Billet d'humeur (le texte est publié sous la responsabilité de son auteur)

La voiture en ligne de mire

01 juin 2018

À compter du 1er juillet, la vitesse sur le réseau secondaire sera abaissée à 80 km/h, une mesure gouvernementale qui est loin de remporter l’unanimité. À commencer par la Fédération française des motards en colère qui, depuis l’annonce de la mesure, défile dans les rues à grands coups de klaxon.

La raison est certes louable : diminuer le nombre de morts sur les routes. Mais cette mesure entraînera-t-elle vraiment une baisse des accidents ? Parce que, pour qu’il n’y en ait plus, il serait certainement plus judicieux d’éradiquer les conducteurs peu scrupuleux du code de la route qui n’hésitent pas à dépasser l’automobiliste qui respecte, lui, la limitation de vitesse.

 

Une conduite plus dangereuse

Les chauffards existent et existeront toujours, quelle que soit la vitesse autorisée.

   
Manifestation des motards en colère à Bourges
le 14 avril © Élisabeth Renaud

Et on peut même gager que leur nombre est inversement proportionnel à la valeur de la limitation. Un conducteur averti et responsable adapte sa vitesse à la dangerosité de la route.
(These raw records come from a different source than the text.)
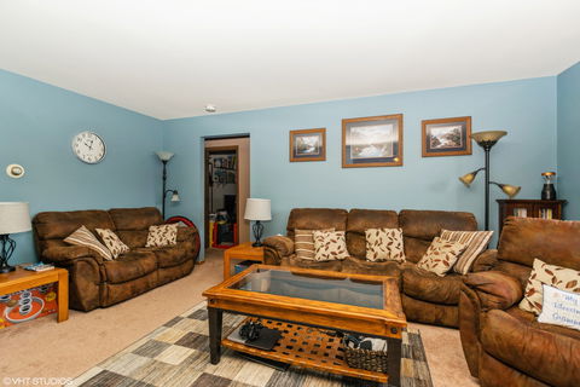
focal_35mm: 15
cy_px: 194
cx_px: 290
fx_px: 242
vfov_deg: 77.3
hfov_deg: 100.4
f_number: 3.5
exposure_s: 1/200
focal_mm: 10
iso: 200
Sur une départementale étroite, 80 km/h sera parfois même trop rapide.Depuis la multiplication des radars et, depuis le 21 avril en Normandie, des radars embarqués gérés par des sociétés privées, l’automobiliste
doit avoir les yeux rivés sur son compteur s’il ne veut pas être verbalisé. Faire un trajet sur une route nationale avec la traversée de villages à 50 km/h, de zones de travaux ou de carrefours en rase campagne à 70 km/h, relève de l’acrobatie et du jonglage entre limiteur et régulateur de vitesse, les yeux rivés sur son compteur ou sur son GPS pour vérifier quelle est la vitesse autorisée à l’instant présent. Tout cela au détriment de la vigilance envers des dangers qui peuvent survenir de toutes parts. Oui, conduire de nos jours est devenu anxiogène et cet abaissement de la vitesse ne peut qu’augmenter une baisse de la vigilance du conducteur au détriment du piéton ou du cycliste qui surgira d’on ne sait où.
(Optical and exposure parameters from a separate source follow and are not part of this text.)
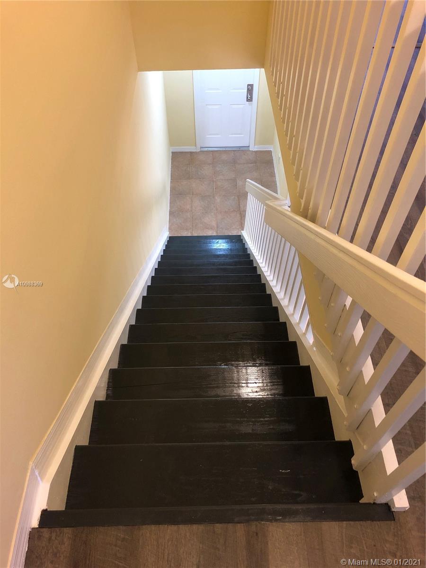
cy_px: 284
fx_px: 459
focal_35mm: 28
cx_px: 213
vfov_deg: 63.4
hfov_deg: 49.7
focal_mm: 3.99
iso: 100
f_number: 1.8
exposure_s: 1/11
Une expérimentation non concluante

Une expérimentation, qui s’est déroulée de juillet 2015 à septembre 2017 sur la RN7 dans la Drôme, la RN57 dans la Haute-Saône et la RN151 dans l’Yonne et la Nièvre, a révélé que la baisse de la limitation de vitesse à 80 km/h n’a pas réduit la mortalité routière sur ces axes. Ces conclusions ont été données par l’association 40 millions d’automobilistes qui s’est basée sur les données des accidents corporels de la circulation du ministère de l’Intérieur, qui recensent avec précision les accidents de la route en France. L’association a relevé chaque accident sur les trois tronçons expérimentés, d’une longueur totale de 86 km. Le gouvernement, quant à lui, n’a jamais donné de bilan de l’expérimentation en terme d’accidentologie. Seul le Cerema (Centre d’études et d’expertise sur les risques, l’environnement, la mobilité et l’aménagement) a publié une étude, mais elle ne porte que sur la vitesse moyenne.

Des effets sur l’environnement minimes

En application de l’article L. 123.19.1 du code de l’environnement, le projet de décret relatif à la baisse de la vitesse maximale autorisée de 90 à 80 km/h sur les axes bidirectionnels à chaussée unique sans séparateur central a été soumis à une consultation publique afin de recueillir les observations et propositions du public s’agissant de l’incidence environnementale de la mesure. Cette consultation s’est déroulée du 21 mars au 11 avril. Or, le ministère de la transition écologique et solidaire lui-même dans un rapport intitulé Réduction des vitesses sur les routes – Analyse, coûts, bénéfices montre que diminuer de 10 km/h la vitesse a un impact quasi nul puisqu’il ne diminue seulement que de 0,12 % la consommation de carburant.
Alors ? Quelle solution pour ne pas avoir l’impression de reculer ou de foncer droit dans une embuscade ? Les transports en commun ? Mais pas sûr que la réduction du nombre de trains couplée à l’augmentation du coût des billets aille dans le bon sens.